» Source document
[Start of Attachment]
Book Review: The Wright Brothers, By David McCullough

Orville and Wilbur Wright

It is mundane to see a bicycle roll by or a car travel along the highway. Yet since the invention of the airplane, over one hundred years ago, hearing the drone of an engine then looking up to see a small Cessna or a shiny jumbo jet generates emotion; flight evokes wonder.

It was the first decade of the 20th century; Wilbur and Orville, imagined, conceived and created the first powered flight of man. The world has never been the same. After thousands of years of civilization, man was no longer bound to earth. Now, he could soar like the birds. It was the study of birds, hours upon hours of study, that helped the brothers manufacture and perfect their flying machine.

David McCullough’s book, The Wright Brothers, tells the American story of two men who had a vision to fly. What makes the story even more exceptional is that the two had little formal higher education. They were bicycle mechanics, brought up in a home where books were read. Although they grew up in a house with no electricity, books were everywhere. They read everything they could get their hands on, and they never stopped reading.

Earlier, in 1889, while still in high school, Orville started his own print shop and constructed his own printing press using “a discarded tombstone, a buggy spring, and scrap metal.” With the help of his brother, Orville began publishing a local newspaper which they sold for 45 cents a year, or two weeks for 10 cents. One article they reprinted from Architect and Building News perhaps summed up their young life,

“Do not wait for the boy to grow up before you begin to treat him as an equal. A proper amount ofconfidence, and words of encouragement and advice . . . give him to understand that you trust him in many ways, helps to make a man of him long before he is a man in either stature or years. . . . If a boy finds he can make a few articles with his hands, it tends to make him rely on himself. And the planning that is necessary for the execution of the work is a discipline and an education of great value to him.”

Their father, a Christian minister, treated them as such.“In time to come the brothers would be widely portrayed as a couple of clever, hometown bicycle mechanics who managed to succeed where so many others had failed because of their good old-fashioned American knack for solving seemingly impossible mechanical problems.”
[End of Attachment]
» Given information
[Start of Attachment]
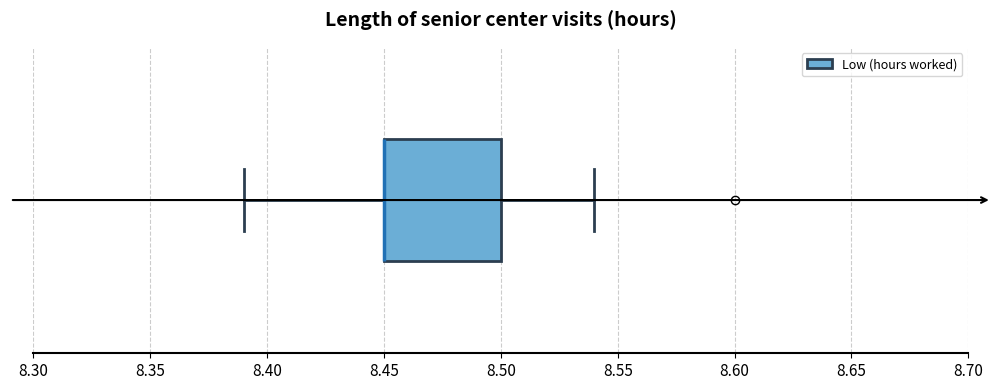

Read this box plot against the x-axis: the position of the median line, the range covered by the box, and the ends of both whiskers. The values are not printed on the chart, so give them approximately, as read against the axis.

median 8.45 (drawn on the box's left edge), box 8.45 to 8.50, whiskers 8.39 to 8.54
[End of Attachment]
» What this exercise asks
[A] Restate word for word the part of the book review above, starting with "It was the first" and going on through "their flying machine.".
[B] In the book review above, what materials did Orville use to construct his printing press?

» Your responses
[A]
It was the first decade of the 20th century; Wilbur and Orville, imagined, conceived and created the first powered flight of man. The world has never been the same. After thousands of years of civilization, man was no longer bound to earth. Now, he could soar like the birds. It was the study of birds, hours upon hours of study, that helped the brothers manufacture and perfect their flying machine.

[B] A discarded tombstone, a buggy spring, and scrap metal.